Your task:
Please reproduce the entries in full. Keep every character the same.

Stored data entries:
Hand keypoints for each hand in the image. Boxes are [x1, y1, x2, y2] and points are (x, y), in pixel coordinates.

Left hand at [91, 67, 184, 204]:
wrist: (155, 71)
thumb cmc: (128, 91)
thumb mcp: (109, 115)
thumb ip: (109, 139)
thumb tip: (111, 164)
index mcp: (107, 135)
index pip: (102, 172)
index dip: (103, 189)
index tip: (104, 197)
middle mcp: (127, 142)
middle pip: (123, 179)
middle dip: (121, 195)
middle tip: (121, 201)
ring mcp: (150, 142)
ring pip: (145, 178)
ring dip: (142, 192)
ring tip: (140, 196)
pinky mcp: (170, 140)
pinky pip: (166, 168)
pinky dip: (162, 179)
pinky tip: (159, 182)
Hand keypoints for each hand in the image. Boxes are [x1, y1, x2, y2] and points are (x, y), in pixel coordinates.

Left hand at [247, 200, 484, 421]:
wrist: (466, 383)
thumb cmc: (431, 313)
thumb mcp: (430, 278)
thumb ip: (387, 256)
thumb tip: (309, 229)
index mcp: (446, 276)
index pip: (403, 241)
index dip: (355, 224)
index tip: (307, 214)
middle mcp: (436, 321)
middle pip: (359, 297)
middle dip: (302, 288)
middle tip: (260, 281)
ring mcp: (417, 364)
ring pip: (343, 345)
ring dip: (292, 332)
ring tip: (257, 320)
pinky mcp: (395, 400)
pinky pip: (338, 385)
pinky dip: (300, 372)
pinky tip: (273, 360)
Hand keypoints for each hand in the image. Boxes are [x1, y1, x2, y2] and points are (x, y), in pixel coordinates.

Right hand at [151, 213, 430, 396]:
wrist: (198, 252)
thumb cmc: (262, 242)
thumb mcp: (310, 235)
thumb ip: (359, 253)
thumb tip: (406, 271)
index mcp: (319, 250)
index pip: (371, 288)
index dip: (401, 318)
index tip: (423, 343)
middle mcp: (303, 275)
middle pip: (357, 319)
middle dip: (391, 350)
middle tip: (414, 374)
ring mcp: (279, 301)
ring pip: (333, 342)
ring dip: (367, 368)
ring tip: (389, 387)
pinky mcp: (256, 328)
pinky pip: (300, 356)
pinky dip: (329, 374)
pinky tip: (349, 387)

Response:
Hand keypoints for each hand in the image. Boxes are [x1, y1, x2, y2] and points are (x, y), in pixel coordinates.

Left hand at [91, 67, 184, 204]:
wrist: (155, 71)
thumb cmc: (128, 91)
thumb mcp: (109, 115)
thumb ip: (109, 139)
thumb tip: (111, 164)
index mcp: (107, 135)
index pip: (102, 172)
index dip: (103, 189)
index tip: (104, 197)
middle mcp: (127, 142)
middle pip: (123, 179)
middle dip: (121, 195)
middle tip: (121, 201)
ring mcp: (150, 142)
ring pip: (145, 178)
ring dip: (142, 192)
ring tip: (140, 196)
pinky mcp: (170, 140)
pinky pip: (166, 168)
pinky dip: (162, 179)
pinky tip: (159, 182)
Hand keypoints for each hand in the image. Boxes are [x1, y1, x2, y2] and points are (x, y), in pixel coordinates.

Left hand at [247, 200, 484, 421]:
wrist: (466, 383)
thumb cmc: (431, 313)
thumb mcp: (430, 278)
thumb ip: (387, 256)
thumb tip: (309, 229)
index mcp: (446, 276)
index pip: (403, 241)
index dip: (355, 224)
index tip: (307, 214)
middle mcp: (436, 321)
middle pip: (359, 297)
middle dip: (302, 288)
middle tip: (260, 281)
ring mcp: (417, 364)
ring pip: (343, 345)
ring dip: (292, 332)
ring tip: (257, 320)
pinky mcp: (395, 400)
pinky pip: (338, 385)
pinky dip: (300, 372)
pinky tip: (273, 360)
Hand keypoints for each hand in the image. Boxes are [x1, y1, x2, y2] and points are (x, y), in pixel coordinates.

Right hand at [151, 213, 430, 396]:
wrist: (198, 252)
thumb cmc: (262, 242)
thumb mcp: (310, 235)
thumb ip: (359, 253)
thumb tip: (406, 271)
index mcp: (319, 250)
index pip: (371, 288)
index dip: (401, 318)
index tip: (423, 343)
middle mcp: (303, 275)
middle pip: (357, 319)
middle dip: (391, 350)
middle tip: (414, 374)
ring mcp: (279, 301)
ring pip: (333, 342)
ring dip: (367, 368)
ring tip: (389, 387)
pinky mcp: (256, 328)
pinky pip: (300, 356)
pinky dip: (329, 374)
pinky tip: (349, 387)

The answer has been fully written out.